[start of Source document]

The transaction will not be an undervalue transaction if it can be shown that the company acted in good faith and for the purposes of its business, and if at the time of the transaction there were reasonable grounds for believing the transaction would benefit the company. If the transaction is entered into between the company and a connected person, the court will presume that the transaction was an insolvency transaction and that the company did not act in good faith or have reasonable grounds for believing the transaction would benefit the company, though these presumptions can be rebutted.
If the grant of a floating charge took place within the vulnerability period and was made at a time when the company was insolvent, or caused the company to become insolvent (i.e., was an insolvency transaction), it will be voidable, to the extend that it secured previously unsecured debt: section 247 IA. It will not be voidable if it secured new borrowing or liabilities. If a charge was created in favour of a connected person, it is presumed that the charge was an insolvency transaction.
Finally, a transaction is an extortionate credit transaction if it is concerned with the provision of credit to the company and either the terms of the credit arrangement require grossly exorbitant payments to be made in respect of the provision of credit (whether unconditionally or on the occurrence of certain contingencies) or otherwise grossly contravenes ordinary principles of fair trading: section 248 IA. It is not necessary to show that the extortionate credit transaction was an insolvency transaction.
Despite these claims being termed ‘voidable transactions’, a successful claim by the liquidator does not necessarily (or ordinarily) result in the transaction being voided. In practice, the court has a very broad discretion as to what relief it grants and can make any order it deems appropriate. It may order that the transaction be set aside in whole or in part, or alternatively/additionally, it may order the defendant to make a contribution to the company to restore the parties to their original positions or otherwise.
Pre-insolvency transactions can be challenged if they constitute a voidable preference, a disposition at an undervalue, or fraudulent trading or dispositions. Property dispositions and transfers of shares made after the presentation of a winding up petition will also be void if the Court makes a winding up order, unless the Court orders otherwise.

[end of Source document]
[start of Information supplied]

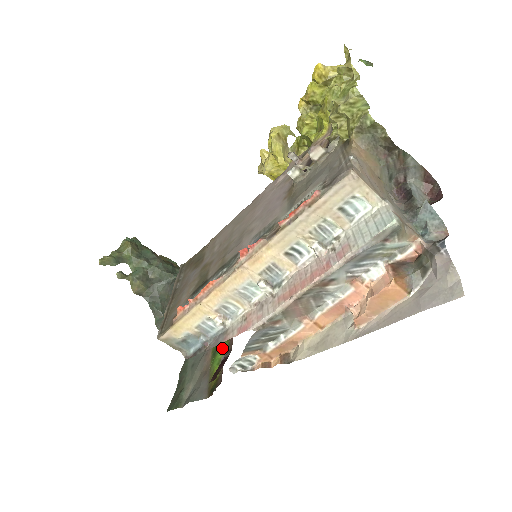
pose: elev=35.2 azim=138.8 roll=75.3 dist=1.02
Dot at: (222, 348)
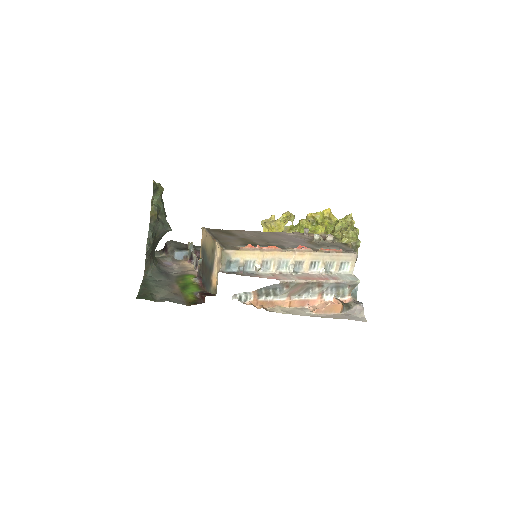
Dot at: (193, 288)
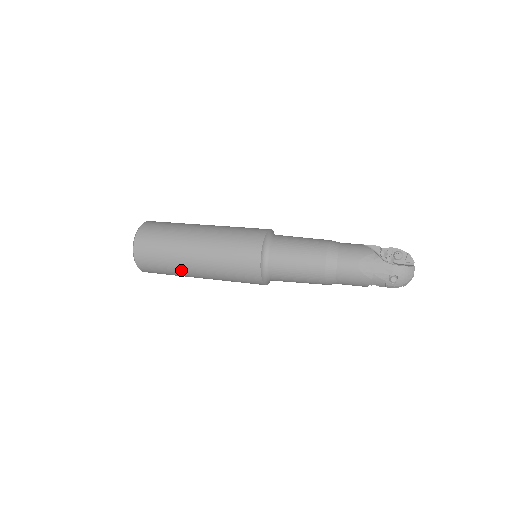
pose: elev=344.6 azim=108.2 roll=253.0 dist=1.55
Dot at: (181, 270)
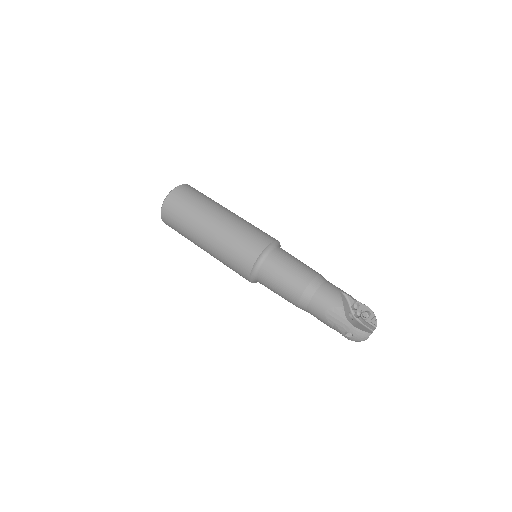
Dot at: (193, 242)
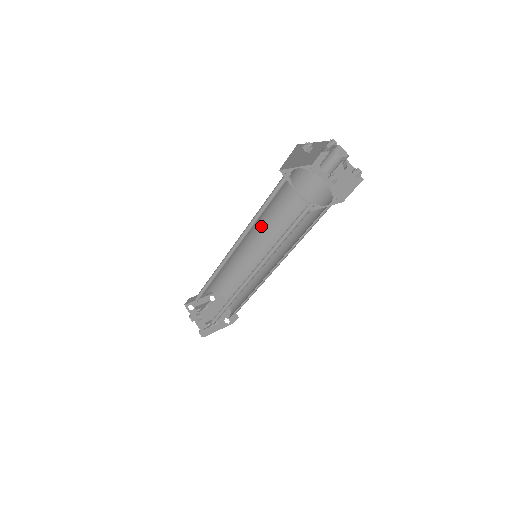
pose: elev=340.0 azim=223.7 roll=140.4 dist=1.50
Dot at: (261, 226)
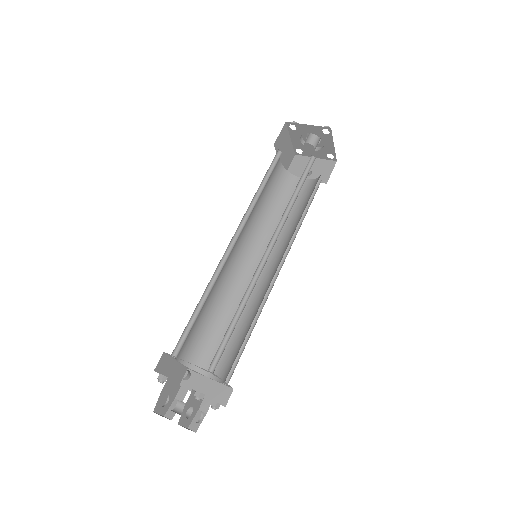
Dot at: (249, 236)
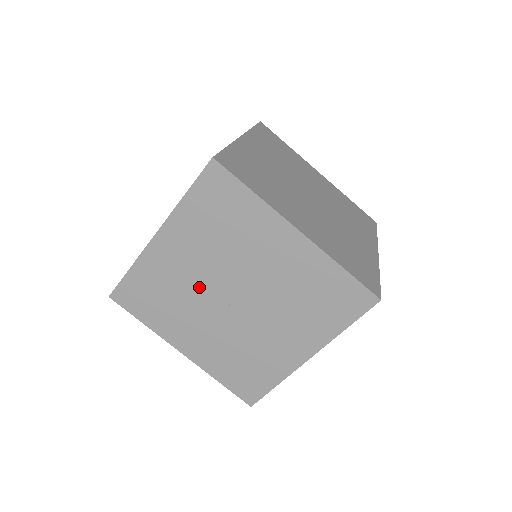
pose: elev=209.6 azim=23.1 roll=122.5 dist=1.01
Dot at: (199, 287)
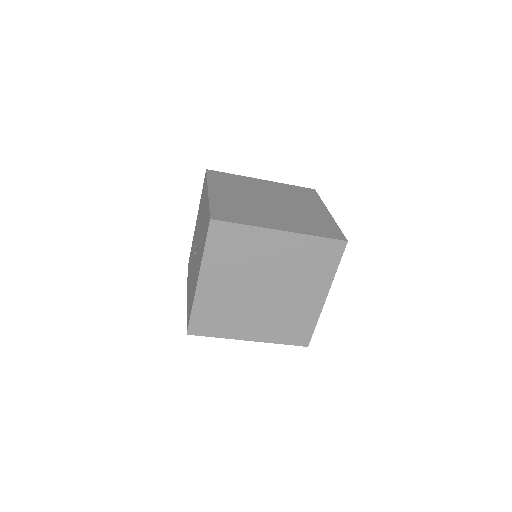
Dot at: (195, 246)
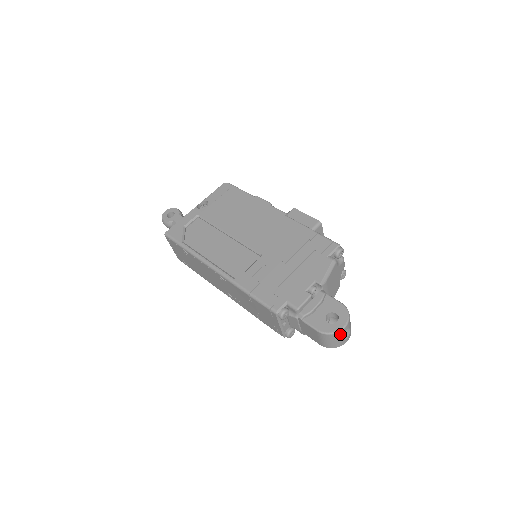
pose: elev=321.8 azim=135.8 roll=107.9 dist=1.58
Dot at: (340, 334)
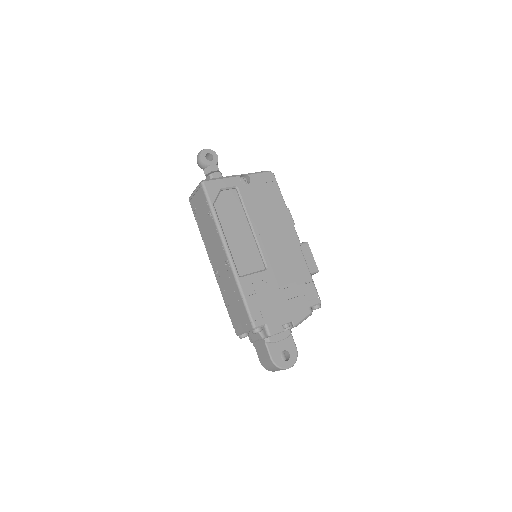
Dot at: occluded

[end of Information supplied]

Transcribe everything in the insolvency transactions text from "Despite these claims" down to "positions or otherwise.".

Despite these claims being termed ‘voidable transactions’, a successful claim by the liquidator does not necessarily (or ordinarily) result in the transaction being voided. In practice, the court has a very broad discretion as to what relief it grants and can make any order it deems appropriate. It may order that the transaction be set aside in whole or in part, or alternatively/additionally, it may order the defendant to make a contribution to the company to restore the parties to their original positions or otherwise.